Let me see if I’ve got this straight. The U.S. government says it’s cracking down hard on Microsoft because it wants to encourage innovation in the software business. Bill Gates’ company, the trustbusters charge, has systematically stifled innovation by unfairly trying to drive smaller rivals, notably Netscape Communications Corp., out of business. Rein in Microsoft, the theory goes, and the result will be more innovation and, ultimately, a stronger and more vibrant economy.
Oops—guess somebody forgot to tell the stock market. Since Judge Thomas Penfield Jackson’s landmark ruling against Microsoft on April 3, the tech-heavy Nasdaq market has lost more than a quarter of its value, wiping out hundreds of billions of dollars in wealth.
And as investors are painfully aware, it’s not just Microsoft that is getting beaten up.
Shares in Sun Microsystems, Oracle, Red Hat and Corel have also taken a tumble— not to mention America Online, which now owns Netscape. Yet those are all companies that we’re told stand to benefit if Microsoft is broken up or otherwise restrained. If Jackson’s ruling really did strike a blow for innovation, you’d think investors in those companies would be popping champagne corks. Instead, many of them have seized on the court’s decision as a reason to sell.
It’s possible those investors are mistaken. Or maybe, just maybe, the market is trying to tell us something. To wit: government interference in the software business is bad not just for Microsoft, but for the entire tech sector. Want innovation? No problem—just leave the market alone.

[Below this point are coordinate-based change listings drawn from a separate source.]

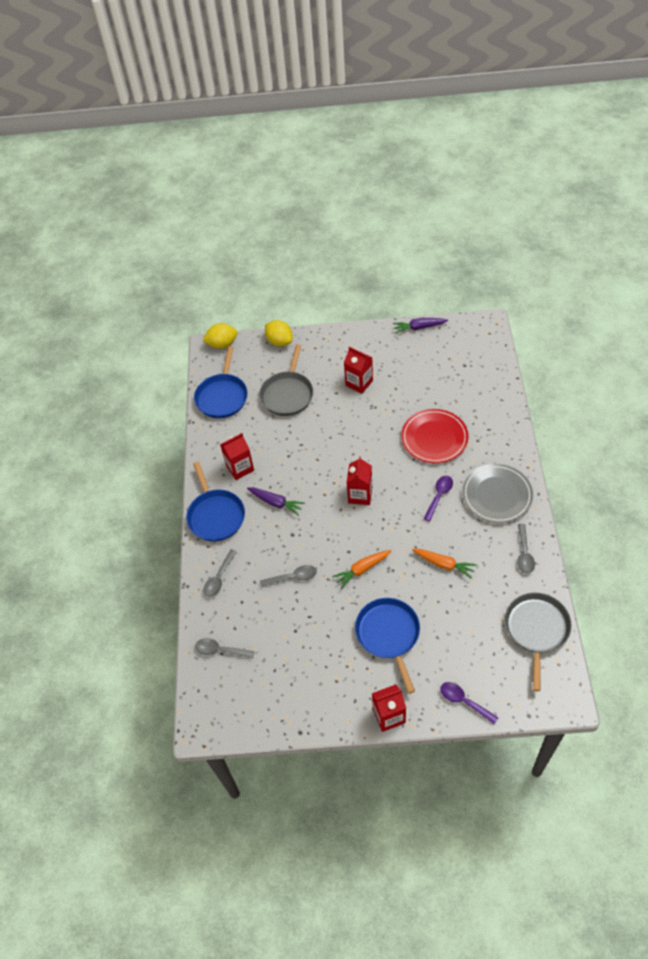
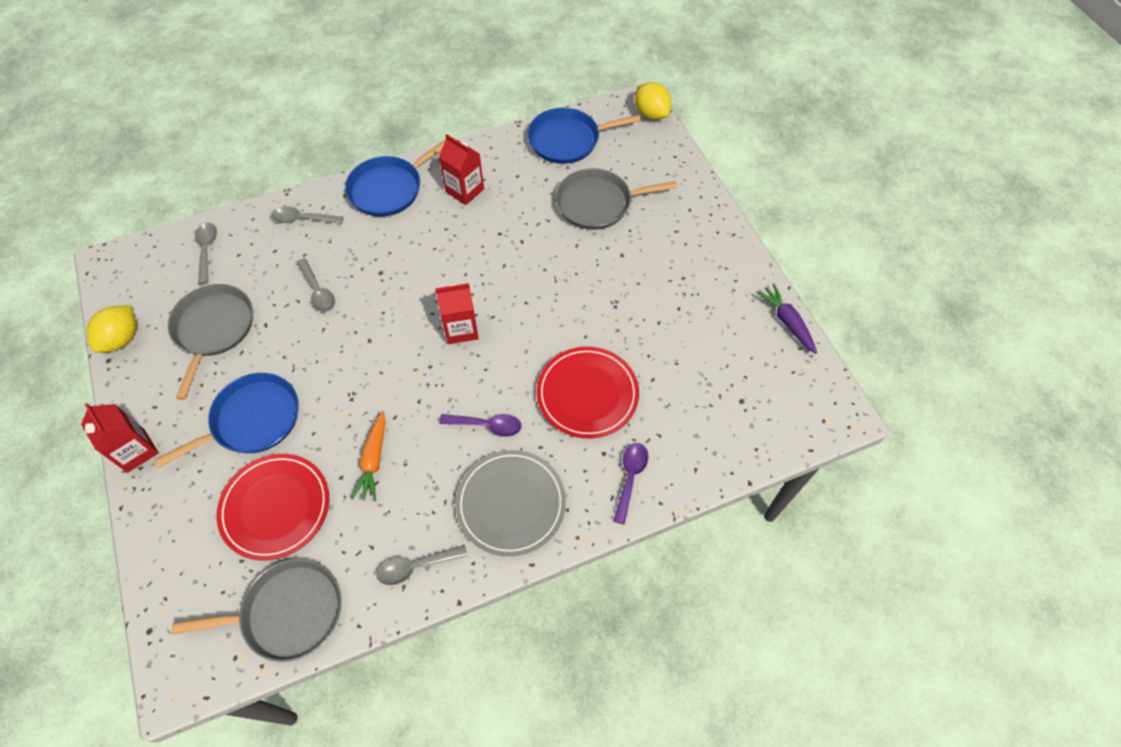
camera: 65 degrees right, 5 degrees up
purple carrot [247,487,305,515] -> none
yellow lemon [265,320,293,346] -> yellow lemon moved to [87,305,136,353]
orange carrot [332,550,392,589] -> none
red carton [344,347,373,394] -> none
purple spoon [440,682,498,724] -> purple spoon moved to [613,443,648,525]
none -> grey pan [168,284,253,400]
none -> red plate [216,454,329,561]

I’m not for one moment suggesting that Microsoft’s behaviour over the past few years has been beyond reproach, or that its products are flawless. And, yes, there’s probably a lot of truth to the things critics say about Bill Gates—that he’s a rapacious, cold-hearted megalomaniac whose dream is to somehow stamp Microsoft’s “flying windows” logo on everything from your television to your toothbrush.
But so what? None of those things is illegal. It’s not even against the law for big companies to play rough with smaller companies, as demonstrated by a recent U.S. Court of Appeals ruling in a case involving chip giant Intel Corp. and Intergraph Corp., an Alabama-based maker of graphics workstations. In 1998, an Alabama district court judge awarded Intergraph an injunction against Intel on the grounds that the larger company had arbitrarily cut off supplies of chips and technical information at crucial times. But last Novem-
ber, the appeals court tossed out the lower court’s decision, saying that while Intel may be a tough competitor, that doesn’t necessarily mean it did anything wrong. U.S. law, the court concluded, “does not convert all harsh commercial actions into antitrust violations.”

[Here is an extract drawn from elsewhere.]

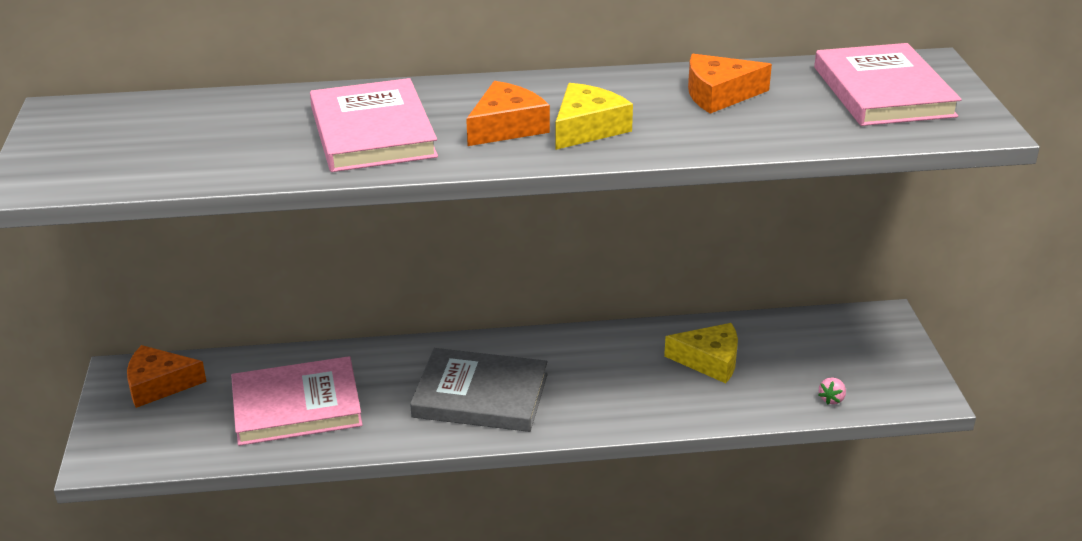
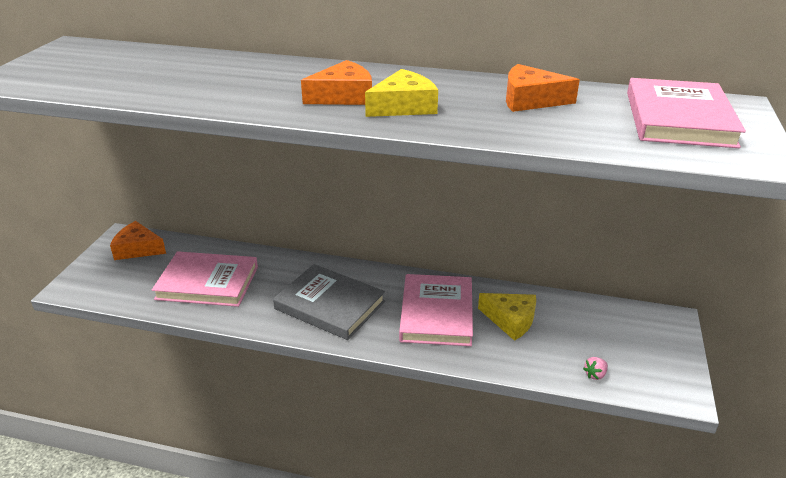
camera: 20 degrees right, 0 degrees up
pink book [310,78,438,172] -> pink book moved to [399,274,473,346]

In the Microsoft case, the judgment turned on two key findings: that the company wields monopoly power in the market for computer operating systems, and that it has exercised that power to the detriment of consumers. But are those things true? Yes, Windows runs 90 per cent of the world’s PCs, but the reason is that in the early days of desktop computing, no other company (except Apple Computer) worked so hard to bring computing to the masses. IBM was pushing OS2 and several other companies offered variants of Unix, but all were targeting the more sophisticated (hence smaller) business market. As for Apple, its Macintosh operating system was, I and arguably remains, superior to Windows I in most respects. But it wasn’t Microsoft that I thwarted the Mac’s adoption as the world’s 5 computing standard. It was Apple itself, § by refusing to license Macintosh to other computer makers. Sounds dumb in hindsight, but Apple was a victim of greed: it was reaping fat profits from hardware sales and didn’t want to share that bounty with anyone else.
OK, so what about the harm Microsoft supposedly inflicts on consumers? In his ruling, Jackson said the company has gouged customers by charging more for Windows than it should. Yet at the same time the court found that Microsoft unfairly targeted Netscape by folding its Internet browser software into Windows instead of charging for it separately. Leaving aside the fact that Netscape had for some time been giving its own browser away for free, the bottom line is that, for most people, Microsoft’s pricing strategy was a wash. Perhaps Jackson thinks Web users should be required to pay extra for their browsers. Good luck telling that to consumers.
Which brings us back to innovation. While Microsoft has been raking in profits from Windows, the computer business has been slipping from its grasp. No matter how much Gates tries, he can’t control the Web—it’s too big, too decentralized and it’s based on open standards that are gradually making a consumer’s choice of operating system irrelevant. The government didn’t order this to happen, and no court can change it. It’s innovation, pure and simple, and it’s what happens when the market is left to sort things out for itself.